If you have a pain in a joint or your spine getting the right image can help get an accurate diagnosis. BUT medical professionals must be careful not to rely on them exclusively, as they only tell a small part of the story.
The big picture
Let’s say you come in with pain in your right knee and all I do is look at an MRI of your right knee which shows a bit of joint damage. So we treat your right knee, perhaps even operate on it. But, after all of that your pain doesn’t go away.
What have I missed?
By not examining the rest of your body, which is all connected to your knee, perhaps I missed your Achilles Tendon problem in your left foot, causing you to limp and put more weight on your right knee, damaging the joint and causing pain and strain.
Perhaps I missed the right hip pain that’s making you limp and causing your right knee to take the strain.
So all we’ve done is treated a symptom. That’s a lot of work to not fix the original problem. So the symptom returns.

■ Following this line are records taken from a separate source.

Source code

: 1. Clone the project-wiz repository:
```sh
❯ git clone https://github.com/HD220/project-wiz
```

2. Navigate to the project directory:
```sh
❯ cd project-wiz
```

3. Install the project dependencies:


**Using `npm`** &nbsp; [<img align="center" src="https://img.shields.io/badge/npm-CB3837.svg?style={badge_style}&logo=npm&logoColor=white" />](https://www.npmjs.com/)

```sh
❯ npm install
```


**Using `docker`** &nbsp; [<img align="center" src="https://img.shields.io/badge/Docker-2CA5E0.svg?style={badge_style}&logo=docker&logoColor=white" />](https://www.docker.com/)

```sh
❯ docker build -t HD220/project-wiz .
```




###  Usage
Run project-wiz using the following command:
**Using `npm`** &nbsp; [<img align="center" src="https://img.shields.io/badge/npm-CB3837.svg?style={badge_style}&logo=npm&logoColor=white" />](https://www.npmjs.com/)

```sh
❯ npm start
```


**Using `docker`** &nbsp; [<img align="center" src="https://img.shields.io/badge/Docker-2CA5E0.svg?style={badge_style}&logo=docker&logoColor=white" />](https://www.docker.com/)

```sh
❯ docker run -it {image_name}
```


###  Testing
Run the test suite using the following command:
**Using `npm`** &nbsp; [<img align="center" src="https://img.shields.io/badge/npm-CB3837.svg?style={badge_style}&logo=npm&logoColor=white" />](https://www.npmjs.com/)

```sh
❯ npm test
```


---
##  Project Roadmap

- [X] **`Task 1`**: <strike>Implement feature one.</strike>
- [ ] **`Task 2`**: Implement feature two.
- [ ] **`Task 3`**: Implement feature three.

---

It is critical to review the entire body. You can get the best picture in the world of one small part but it’s like shining a spotlight. Unless the problem is in that spotlight you can’t see it.
And then you have the other side of the coin. Patients who come in with long term, chronic pain who have been told there’s “nothing on the scan”. So, as there doesn’t seem to be a problem in the small area that’s being examined, they aren’t offered any treatment, just painkillers.
And these patients are therefore dismissed as “imagining it”. Strangely, that doesn’t make their pain any less real or painful.
A recent study looked at patients with “massive” disc herniation (slipped disc).
They split the group into 2 parts – 1 group received surgery, the other didn’t.
Both groups had “massive” disc herniation according to their MRI scans.
Guess what? Group 2 that didn’t have surgery still got better.
Of those who did receive surgery, 8% needed further, more complicated operations and all had further complications.
Treat the patient, NOT the MRI scan.
Even more recent research looked at 63 studies which included 5,397 Knee MRI scans of people with NO pain or injury. And guess what they found?
Examples of Cartilage lesions, Meniscal tears, bone bruises, bone spurs . . . . . in people with NO pain.
Under 40 years old it was 1 in 5 with these findings. Over 40 – 1 in 2.
So unless you know that none of that stuff was there BEFORE you had pain . . . . we don’t know for sure that it’s causing it!